#### [Excerpt]

STORIES
Women
DONATE

Meg Greenfield

by Staff from United States

A better truth, not necessarily a more positive or friendly or comfortable one, or even a contradictory truth, but one that is larger, roomier, more complex and more authentic than any one-shot version can be. That is what journalism, yours and mine, ideally will be about. 

Journalism has an important function in a democracy: to inform the public and to hold the government accountable. Mary Ellen "Meg" Greenfield was an influential figure in journalism for two decades as the editorial editor of the Washington Post (1979-1999) and a columnist for Newsweek (1974-1999).

She was born in 1930 in Seattle. She graduated summa cum laude from Smith College in 1952. The next year, she went to Cambridge as a Fulbright Scholar to study the poetry William Blake. She read Latin for fun, and especially the writer Plautus. She clearly had a love of words and writing.

She worked for the political magazine The Reporter until 1968, when she began to work for the Washington Post. She worked in the editorial department. Editorials are articles that state the opinion of the newspaper. The topics and stances of the editorials are decided by the editorial review board. Greenfield became the editor of the editorial page in 1979 and held that position until she died two decades later in 1999.

119106Meg GreenfieldBy Source, Fair use, https://en.wikipedia.org/w/index.php?curid=31232697

She was also a friend of the publisher Katharine Graham, one of the few women running a newspaper. It was under Graham's leadership that the Washington Post rose in stature for its investigative journalism, including the Watergate scandal which led to President Richard Nixon's resignation.

Greenfield won a Pulitzer Prize in 1978 for "distinguished editorial writing, the test of excellence being clearness of style, moral purpose, sound reasoning and power to influence public opinion in what the writer conceives to be the right direction."

#### [Provided data]
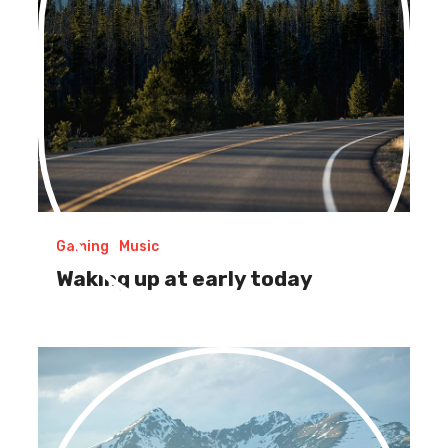
Gaming
Music
Waking up at early today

#### [What this exercise asks]
(1) From the profile of Meg Greenfield, list every publication she is said to have worked for.
(2) According to the profile of Meg Greenfield, in what year did she win a Pulitzer Prize?
(3) Extract from the profile of Meg Greenfield the passage that opens with the words containing "119106Meg GreenfieldBy Source, Fair" and closes with "Richard Nixon's resignation.".

#### [Per-task outputs]
(1)
- The Reporter
- The Washington Post
- Newsweek

(2) 1978

(3)
119106Meg GreenfieldBy Source, Fair use, https://en.wikipedia.org/w/index.php?curid=31232697

She was also a friend of the publisher Katharine Graham, one of the few women running a newspaper. It was under Graham's leadership that the Washington Post rose in stature for its investigative journalism, including the Watergate scandal which led to President Richard Nixon's resignation.